Mas há também outros medicamentos novos a incluir na estratégia terapêutica para a Insuficiência Cardíaca, especialmente na Insuficiência Cardíaca com Fração de Ejeção Reduzida, cujos estudos recentes têm mostrado resultados promissores. Exemplo disso são os fixadores de potássio, os estimuladores do GMP cíclico, a estratégia de bloqueio sequencial no nefrónio e os ativadores da miosina. Nomes complicados para nomear diferentes soluções e abordagens para o mesmo problema.

Os fixadores de potássio, por exemplo, podem ser úteis para controlar os elevados níveis de potássio que resultam da toma dos medicamentos que tratam a doença. Ao controlar este efeito indesejado, a dose dos medicamentos que tratam a insuficiência cardíaca pode ser otimizada, com impacto favorável nos sintomas e prognóstico dos doentes.

Mais de 400 mil doentes em Portugal

“A investigação científica nesta área não pode parar. Estamos a falar de uma doença que atinge em Portugal mais de 400 mil pessoas, sendo fortemente incapacitante e causando uma grande deterioração da qualidade de vida.
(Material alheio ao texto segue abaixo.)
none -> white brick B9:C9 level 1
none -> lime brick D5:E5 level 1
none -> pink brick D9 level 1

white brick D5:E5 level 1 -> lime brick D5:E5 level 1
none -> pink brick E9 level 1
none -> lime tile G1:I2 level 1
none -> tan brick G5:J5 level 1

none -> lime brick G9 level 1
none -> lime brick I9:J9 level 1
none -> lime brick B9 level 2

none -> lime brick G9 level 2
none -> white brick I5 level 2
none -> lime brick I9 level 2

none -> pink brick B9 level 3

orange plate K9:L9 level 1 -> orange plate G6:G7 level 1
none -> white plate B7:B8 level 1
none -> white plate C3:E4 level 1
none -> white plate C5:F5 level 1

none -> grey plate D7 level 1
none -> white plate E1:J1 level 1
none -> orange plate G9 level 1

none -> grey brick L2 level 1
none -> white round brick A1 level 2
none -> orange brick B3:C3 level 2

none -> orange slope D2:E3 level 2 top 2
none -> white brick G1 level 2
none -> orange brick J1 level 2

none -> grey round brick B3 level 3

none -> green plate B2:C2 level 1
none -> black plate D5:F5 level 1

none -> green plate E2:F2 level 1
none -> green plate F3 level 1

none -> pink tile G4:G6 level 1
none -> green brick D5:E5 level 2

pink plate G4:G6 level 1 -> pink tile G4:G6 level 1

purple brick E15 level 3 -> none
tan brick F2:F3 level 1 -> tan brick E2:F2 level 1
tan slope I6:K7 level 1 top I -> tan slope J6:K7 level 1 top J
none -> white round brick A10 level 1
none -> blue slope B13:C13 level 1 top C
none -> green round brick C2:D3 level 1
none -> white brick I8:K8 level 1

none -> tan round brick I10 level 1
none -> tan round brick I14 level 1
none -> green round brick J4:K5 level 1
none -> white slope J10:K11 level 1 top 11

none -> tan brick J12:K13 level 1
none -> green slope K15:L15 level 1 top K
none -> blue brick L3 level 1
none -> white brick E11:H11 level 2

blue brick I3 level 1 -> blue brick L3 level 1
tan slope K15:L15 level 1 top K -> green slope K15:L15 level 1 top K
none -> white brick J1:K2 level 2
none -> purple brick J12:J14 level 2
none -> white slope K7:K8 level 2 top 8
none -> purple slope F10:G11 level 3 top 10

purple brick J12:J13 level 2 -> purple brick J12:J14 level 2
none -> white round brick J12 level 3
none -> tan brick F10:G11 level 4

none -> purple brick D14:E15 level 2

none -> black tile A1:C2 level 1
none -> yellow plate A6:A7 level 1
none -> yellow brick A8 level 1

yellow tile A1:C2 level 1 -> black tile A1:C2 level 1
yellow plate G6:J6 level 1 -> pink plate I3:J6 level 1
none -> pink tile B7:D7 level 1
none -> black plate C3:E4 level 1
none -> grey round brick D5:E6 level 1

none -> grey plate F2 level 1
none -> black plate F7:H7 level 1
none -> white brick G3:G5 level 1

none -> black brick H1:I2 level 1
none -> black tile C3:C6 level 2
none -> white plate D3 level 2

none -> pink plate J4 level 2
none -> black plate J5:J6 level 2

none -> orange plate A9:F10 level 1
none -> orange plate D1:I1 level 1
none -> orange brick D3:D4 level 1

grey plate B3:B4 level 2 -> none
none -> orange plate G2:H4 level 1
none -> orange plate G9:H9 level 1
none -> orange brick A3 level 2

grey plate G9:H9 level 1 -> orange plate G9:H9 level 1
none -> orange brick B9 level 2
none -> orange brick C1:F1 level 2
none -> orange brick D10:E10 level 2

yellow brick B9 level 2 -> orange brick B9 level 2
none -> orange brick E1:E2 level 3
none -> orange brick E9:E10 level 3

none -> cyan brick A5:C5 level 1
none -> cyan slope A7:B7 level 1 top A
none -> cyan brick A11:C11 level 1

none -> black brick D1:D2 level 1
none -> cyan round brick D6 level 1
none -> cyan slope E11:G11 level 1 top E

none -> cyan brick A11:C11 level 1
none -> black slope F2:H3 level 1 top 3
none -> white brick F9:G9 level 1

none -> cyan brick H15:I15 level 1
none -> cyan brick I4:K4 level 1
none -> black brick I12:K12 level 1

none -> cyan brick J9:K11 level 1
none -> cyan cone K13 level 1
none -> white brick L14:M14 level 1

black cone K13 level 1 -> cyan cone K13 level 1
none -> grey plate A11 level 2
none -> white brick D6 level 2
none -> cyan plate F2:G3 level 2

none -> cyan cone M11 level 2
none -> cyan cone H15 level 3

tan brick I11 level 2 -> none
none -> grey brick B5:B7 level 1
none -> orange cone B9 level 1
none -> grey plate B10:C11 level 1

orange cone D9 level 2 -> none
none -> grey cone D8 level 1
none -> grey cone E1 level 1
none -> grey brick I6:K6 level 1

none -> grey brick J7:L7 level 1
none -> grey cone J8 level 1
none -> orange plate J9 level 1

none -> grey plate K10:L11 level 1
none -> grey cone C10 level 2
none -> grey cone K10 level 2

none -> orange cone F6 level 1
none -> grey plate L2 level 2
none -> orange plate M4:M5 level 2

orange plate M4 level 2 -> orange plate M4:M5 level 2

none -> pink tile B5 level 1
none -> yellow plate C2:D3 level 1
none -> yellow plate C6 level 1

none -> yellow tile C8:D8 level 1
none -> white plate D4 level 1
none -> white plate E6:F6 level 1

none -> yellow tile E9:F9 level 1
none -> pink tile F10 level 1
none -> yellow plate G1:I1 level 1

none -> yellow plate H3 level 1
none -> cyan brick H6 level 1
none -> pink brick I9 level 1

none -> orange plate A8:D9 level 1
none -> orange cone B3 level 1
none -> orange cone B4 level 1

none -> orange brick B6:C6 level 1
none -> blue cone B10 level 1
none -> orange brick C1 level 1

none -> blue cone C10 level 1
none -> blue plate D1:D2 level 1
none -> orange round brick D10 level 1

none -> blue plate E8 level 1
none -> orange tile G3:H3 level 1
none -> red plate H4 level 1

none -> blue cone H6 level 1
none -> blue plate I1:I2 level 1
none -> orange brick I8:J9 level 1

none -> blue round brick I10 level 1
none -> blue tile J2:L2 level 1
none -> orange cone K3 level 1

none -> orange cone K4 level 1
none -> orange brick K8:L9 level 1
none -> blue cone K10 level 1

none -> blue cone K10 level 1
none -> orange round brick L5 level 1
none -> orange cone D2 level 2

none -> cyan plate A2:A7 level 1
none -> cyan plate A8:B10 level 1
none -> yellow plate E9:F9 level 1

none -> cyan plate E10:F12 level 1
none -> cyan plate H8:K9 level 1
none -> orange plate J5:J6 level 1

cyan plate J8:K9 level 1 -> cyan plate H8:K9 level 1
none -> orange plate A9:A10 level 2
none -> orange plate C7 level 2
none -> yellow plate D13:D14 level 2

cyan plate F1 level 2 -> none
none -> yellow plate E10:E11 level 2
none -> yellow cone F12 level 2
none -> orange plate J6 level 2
É a primeira causa de internamentos acima dos 65 anos”, explica José Silva Cardoso. Adicionalmente, em Portugal, esta patologia representa 3,4% dos custos anuais em saúde.

Estes novos tratamentos e os resultados da investigação mais recente sobre insuficiência cardíaca vão ser apresentados aos médicos portugueses e discutidos em detalhe, entre os dias 18 e 19 de setembro, no âmbito das reuniões científicas anuais “Advances in Heart Failure”. organizada pela Faculdade de Medicina da Universidade do Porto.

A reunião deste ano contará com mais de quarenta peritos em insuficiência cardíaca nacionais e internacionais e decorrerá online.